Copy every line for all of the items below, word for word.

** Start of Data rows **

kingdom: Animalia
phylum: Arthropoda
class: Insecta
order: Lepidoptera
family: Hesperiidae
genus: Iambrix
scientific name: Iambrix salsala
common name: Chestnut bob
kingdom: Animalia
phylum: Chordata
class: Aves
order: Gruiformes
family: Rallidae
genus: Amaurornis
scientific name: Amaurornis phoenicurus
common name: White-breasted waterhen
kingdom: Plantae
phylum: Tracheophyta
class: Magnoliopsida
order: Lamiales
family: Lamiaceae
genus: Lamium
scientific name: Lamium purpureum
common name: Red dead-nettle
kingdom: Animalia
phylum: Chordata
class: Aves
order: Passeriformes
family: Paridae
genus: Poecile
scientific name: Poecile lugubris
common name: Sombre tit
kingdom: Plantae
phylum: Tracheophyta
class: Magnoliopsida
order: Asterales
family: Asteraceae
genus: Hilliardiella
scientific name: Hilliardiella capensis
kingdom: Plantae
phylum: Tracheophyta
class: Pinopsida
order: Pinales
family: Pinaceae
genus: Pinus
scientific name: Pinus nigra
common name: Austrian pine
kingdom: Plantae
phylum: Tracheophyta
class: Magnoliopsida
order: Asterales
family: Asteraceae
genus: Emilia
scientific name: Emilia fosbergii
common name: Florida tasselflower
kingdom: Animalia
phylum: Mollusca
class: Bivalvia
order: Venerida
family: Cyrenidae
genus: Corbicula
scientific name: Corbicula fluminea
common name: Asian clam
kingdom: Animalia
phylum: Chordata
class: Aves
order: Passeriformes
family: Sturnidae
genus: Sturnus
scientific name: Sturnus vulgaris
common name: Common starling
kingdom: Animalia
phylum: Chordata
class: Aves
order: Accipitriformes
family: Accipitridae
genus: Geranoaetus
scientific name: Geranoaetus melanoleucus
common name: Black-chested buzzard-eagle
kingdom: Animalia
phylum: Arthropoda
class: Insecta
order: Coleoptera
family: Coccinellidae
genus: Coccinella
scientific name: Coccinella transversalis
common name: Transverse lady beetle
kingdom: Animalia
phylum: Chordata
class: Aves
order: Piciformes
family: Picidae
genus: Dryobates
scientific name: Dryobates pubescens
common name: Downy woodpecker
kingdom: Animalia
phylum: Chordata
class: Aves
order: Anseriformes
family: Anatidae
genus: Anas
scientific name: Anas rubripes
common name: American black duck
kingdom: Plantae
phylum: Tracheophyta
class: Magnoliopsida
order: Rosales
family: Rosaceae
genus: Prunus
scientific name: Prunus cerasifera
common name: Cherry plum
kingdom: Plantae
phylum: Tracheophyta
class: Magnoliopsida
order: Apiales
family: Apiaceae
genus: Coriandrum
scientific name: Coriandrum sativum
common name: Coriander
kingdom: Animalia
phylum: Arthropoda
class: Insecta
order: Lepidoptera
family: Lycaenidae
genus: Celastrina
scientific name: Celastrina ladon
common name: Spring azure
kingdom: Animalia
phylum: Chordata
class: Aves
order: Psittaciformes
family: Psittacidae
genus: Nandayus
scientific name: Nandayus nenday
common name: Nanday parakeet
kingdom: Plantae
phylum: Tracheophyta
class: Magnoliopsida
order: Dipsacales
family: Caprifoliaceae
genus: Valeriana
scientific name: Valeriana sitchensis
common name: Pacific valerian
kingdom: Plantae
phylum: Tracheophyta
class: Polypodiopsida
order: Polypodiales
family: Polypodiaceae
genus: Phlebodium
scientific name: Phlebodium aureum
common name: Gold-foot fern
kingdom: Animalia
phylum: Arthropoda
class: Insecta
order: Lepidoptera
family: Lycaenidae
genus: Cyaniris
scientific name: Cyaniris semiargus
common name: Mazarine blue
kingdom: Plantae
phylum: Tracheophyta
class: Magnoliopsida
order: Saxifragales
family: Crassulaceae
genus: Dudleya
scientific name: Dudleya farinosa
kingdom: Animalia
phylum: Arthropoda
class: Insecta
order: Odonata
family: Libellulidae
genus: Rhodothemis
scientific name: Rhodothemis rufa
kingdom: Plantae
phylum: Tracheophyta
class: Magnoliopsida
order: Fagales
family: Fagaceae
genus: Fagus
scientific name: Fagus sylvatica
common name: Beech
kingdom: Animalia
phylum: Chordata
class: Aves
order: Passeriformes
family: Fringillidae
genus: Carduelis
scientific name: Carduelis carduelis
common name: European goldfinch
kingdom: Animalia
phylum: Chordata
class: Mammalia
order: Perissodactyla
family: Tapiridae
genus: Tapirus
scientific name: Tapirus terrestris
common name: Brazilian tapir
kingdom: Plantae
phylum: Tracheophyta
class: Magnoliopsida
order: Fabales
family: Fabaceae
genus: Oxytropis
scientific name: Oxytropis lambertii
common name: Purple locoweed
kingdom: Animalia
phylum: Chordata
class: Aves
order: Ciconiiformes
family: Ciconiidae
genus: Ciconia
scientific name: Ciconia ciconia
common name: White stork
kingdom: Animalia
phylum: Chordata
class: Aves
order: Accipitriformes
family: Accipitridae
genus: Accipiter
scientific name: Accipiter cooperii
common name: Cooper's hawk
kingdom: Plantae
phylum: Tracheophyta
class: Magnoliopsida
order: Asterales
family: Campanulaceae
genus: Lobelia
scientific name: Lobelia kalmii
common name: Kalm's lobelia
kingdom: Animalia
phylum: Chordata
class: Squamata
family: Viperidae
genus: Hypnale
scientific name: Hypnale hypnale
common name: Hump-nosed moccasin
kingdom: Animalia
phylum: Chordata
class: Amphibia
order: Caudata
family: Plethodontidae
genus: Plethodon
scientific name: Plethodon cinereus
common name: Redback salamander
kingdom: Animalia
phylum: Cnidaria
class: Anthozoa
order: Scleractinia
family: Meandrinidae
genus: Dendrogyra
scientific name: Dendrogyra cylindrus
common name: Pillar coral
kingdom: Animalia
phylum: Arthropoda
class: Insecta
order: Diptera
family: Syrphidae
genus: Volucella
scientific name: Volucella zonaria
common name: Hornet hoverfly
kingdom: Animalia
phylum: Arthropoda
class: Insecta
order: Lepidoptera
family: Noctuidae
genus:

** End of Data rows **

## Response to the exercise
kingdom: Animalia
phylum: Arthropoda
class: Insecta
order: Lepidoptera
family: Hesperiidae
genus: Iambrix
scientific name: Iambrix salsala
common name: Chestnut bob
kingdom: Animalia
phylum: Chordata
class: Aves
order: Gruiformes
family: Rallidae
genus: Amaurornis
scientific name: Amaurornis phoenicurus
common name: White-breasted waterhen
kingdom: Plantae
phylum: Tracheophyta
class: Magnoliopsida
order: Lamiales
family: Lamiaceae
genus: Lamium
scientific name: Lamium purpureum
common name: Red dead-nettle
kingdom: Animalia
phylum: Chordata
class: Aves
order: Passeriformes
family: Paridae
genus: Poecile
scientific name: Poecile lugubris
common name: Sombre tit
kingdom: Plantae
phylum: Tracheophyta
class: Magnoliopsida
order: Asterales
family: Asteraceae
genus: Hilliardiella
scientific name: Hilliardiella capensis
kingdom: Plantae
phylum: Tracheophyta
class: Pinopsida
order: Pinales
family: Pinaceae
genus: Pinus
scientific name: Pinus nigra
common name: Austrian pine
kingdom: Plantae
phylum: Tracheophyta
class: Magnoliopsida
order: Asterales
family: Asteraceae
genus: Emilia
scientific name: Emilia fosbergii
common name: Florida tasselflower
kingdom: Animalia
phylum: Mollusca
class: Bivalvia
order: Venerida
family: Cyrenidae
genus: Corbicula
scientific name: Corbicula fluminea
common name: Asian clam
kingdom: Animalia
phylum: Chordata
class: Aves
order: Passeriformes
family: Sturnidae
genus: Sturnus
scientific name: Sturnus vulgaris
common name: Common starling
kingdom: Animalia
phylum: Chordata
class: Aves
order: Accipitriformes
family: Accipitridae
genus: Geranoaetus
scientific name: Geranoaetus melanoleucus
common name: Black-chested buzzard-eagle
kingdom: Animalia
phylum: Arthropoda
class: Insecta
order: Coleoptera
family: Coccinellidae
genus: Coccinella
scientific name: Coccinella transversalis
common name: Transverse lady beetle
kingdom: Animalia
phylum: Chordata
class: Aves
order: Piciformes
family: Picidae
genus: Dryobates
scientific name: Dryobates pubescens
common name: Downy woodpecker
kingdom: Animalia
phylum: Chordata
class: Aves
order: Anseriformes
family: Anatidae
genus: Anas
scientific name: Anas rubripes
common name: American black duck
kingdom: Plantae
phylum: Tracheophyta
class: Magnoliopsida
order: Rosales
family: Rosaceae
genus: Prunus
scientific name: Prunus cerasifera
common name: Cherry plum
kingdom: Plantae
phylum: Tracheophyta
class: Magnoliopsida
order: Apiales
family: Apiaceae
genus: Coriandrum
scientific name: Coriandrum sativum
common name: Coriander
kingdom: Animalia
phylum: Arthropoda
class: Insecta
order: Lepidoptera
family: Lycaenidae
genus: Celastrina
scientific name: Celastrina ladon
common name: Spring azure
kingdom: Animalia
phylum: Chordata
class: Aves
order: Psittaciformes
family: Psittacidae
genus: Nandayus
scientific name: Nandayus nenday
common name: Nanday parakeet
kingdom: Plantae
phylum: Tracheophyta
class: Magnoliopsida
order: Dipsacales
family: Caprifoliaceae
genus: Valeriana
scientific name: Valeriana sitchensis
common name: Pacific valerian
kingdom: Plantae
phylum: Tracheophyta
class: Polypodiopsida
order: Polypodiales
family: Polypodiaceae
genus: Phlebodium
scientific name: Phlebodium aureum
common name: Gold-foot fern
kingdom: Animalia
phylum: Arthropoda
class: Insecta
order: Lepidoptera
family: Lycaenidae
genus: Cyaniris
scientific name: Cyaniris semiargus
common name: Mazarine blue
kingdom: Plantae
phylum: Tracheophyta
class: Magnoliopsida
order: Saxifragales
family: Crassulaceae
genus: Dudleya
scientific name: Dudleya farinosa
kingdom: Animalia
phylum: Arthropoda
class: Insecta
order: Odonata
family: Libellulidae
genus: Rhodothemis
scientific name: Rhodothemis rufa
kingdom: Plantae
phylum: Tracheophyta
class: Magnoliopsida
order: Fagales
family: Fagaceae
genus: Fagus
scientific name: Fagus sylvatica
common name: Beech
kingdom: Animalia
phylum: Chordata
class: Aves
order: Passeriformes
family: Fringillidae
genus: Carduelis
scientific name: Carduelis carduelis
common name: European goldfinch
kingdom: Animalia
phylum: Chordata
class: Mammalia
order: Perissodactyla
family: Tapiridae
genus: Tapirus
scientific name: Tapirus terrestris
common name: Brazilian tapir
kingdom: Plantae
phylum: Tracheophyta
class: Magnoliopsida
order: Fabales
family: Fabaceae
genus: Oxytropis
scientific name: Oxytropis lambertii
common name: Purple locoweed
kingdom: Animalia
phylum: Chordata
class: Aves
order: Ciconiiformes
family: Ciconiidae
genus: Ciconia
scientific name: Ciconia ciconia
common name: White stork
kingdom: Animalia
phylum: Chordata
class: Aves
order: Accipitriformes
family: Accipitridae
genus: Accipiter
scientific name: Accipiter cooperii
common name: Cooper's hawk
kingdom: Plantae
phylum: Tracheophyta
class: Magnoliopsida
order: Asterales
family: Campanulaceae
genus: Lobelia
scientific name: Lobelia kalmii
common name: Kalm's lobelia
kingdom: Animalia
phylum: Chordata
class: Squamata
family: Viperidae
genus: Hypnale
scientific name: Hypnale hypnale
common name: Hump-nosed moccasin
kingdom: Animalia
phylum: Chordata
class: Amphibia
order: Caudata
family: Plethodontidae
genus: Plethodon
scientific name: Plethodon cinereus
common name: Redback salamander
kingdom: Animalia
phylum: Cnidaria
class: Anthozoa
order: Scleractinia
family: Meandrinidae
genus: Dendrogyra
scientific name: Dendrogyra cylindrus
common name: Pillar coral
kingdom: Animalia
phylum: Arthropoda
class: Insecta
order: Diptera
family: Syrphidae
genus: Volucella
scientific name: Volucella zonaria
common name: Hornet hoverfly
kingdom: Animalia
phylum: Arthropoda
class: Insecta
order: Lepidoptera
family: Noctuidae
genus:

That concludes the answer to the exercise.